# 작업 지시
아래 모든 항목의 줄을 빈 줄 없이 번호 매긴 목록으로 정리하세요. 그림은 답에 포함하지 마세요.

# 입력 데이터
%%

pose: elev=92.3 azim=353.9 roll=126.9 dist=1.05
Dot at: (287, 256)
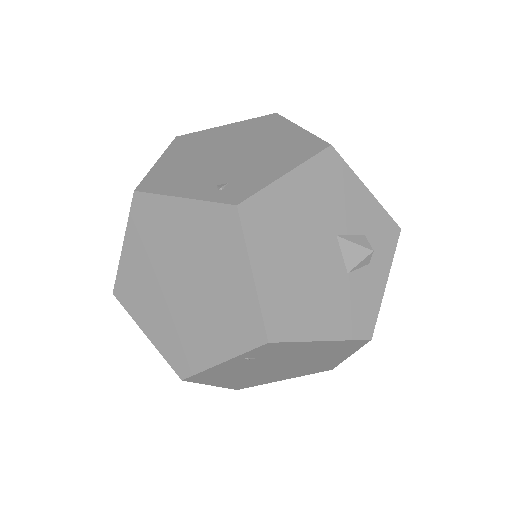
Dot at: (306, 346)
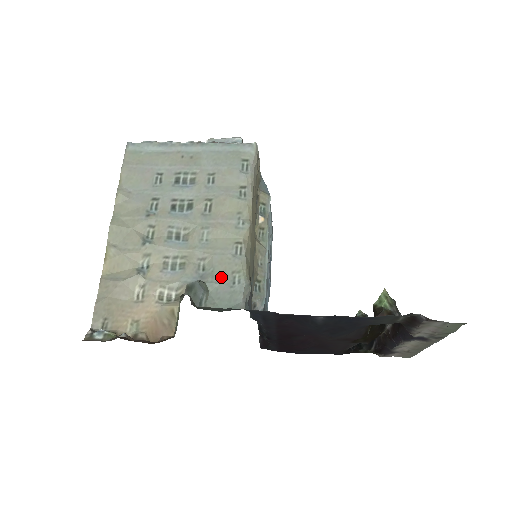
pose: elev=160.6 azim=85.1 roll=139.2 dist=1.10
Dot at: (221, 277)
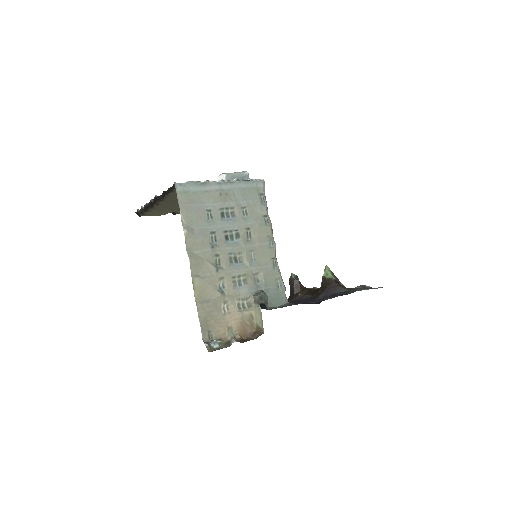
Dot at: (271, 285)
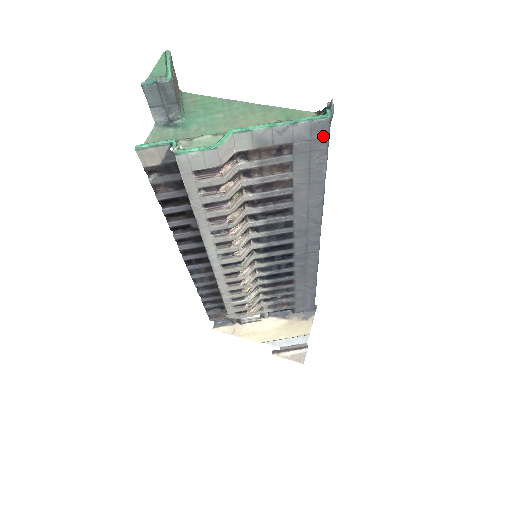
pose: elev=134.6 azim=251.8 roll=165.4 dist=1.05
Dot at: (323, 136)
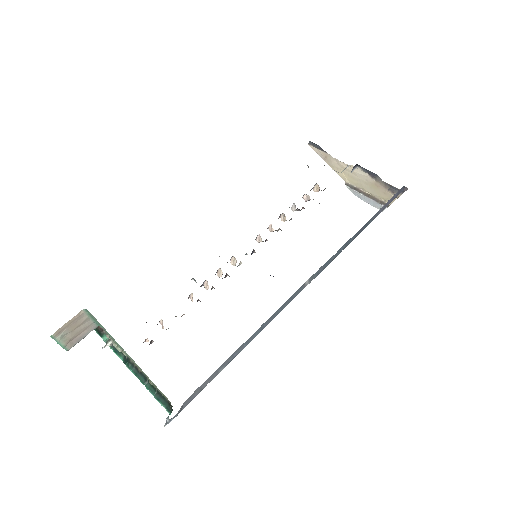
Dot at: occluded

%%

# 과제 풀이
1. pose: elev=92.3 azim=353.9 roll=126.9 dist=1.05
2. Dot at: (287, 256)
3. Dot at: (306, 346)
4. pose: elev=160.6 azim=85.1 roll=139.2 dist=1.10
5. Dot at: (221, 277)
6. Dot at: (271, 285)
7. pose: elev=134.6 azim=251.8 roll=165.4 dist=1.05
8. Dot at: (323, 136)
9. Dot at: occluded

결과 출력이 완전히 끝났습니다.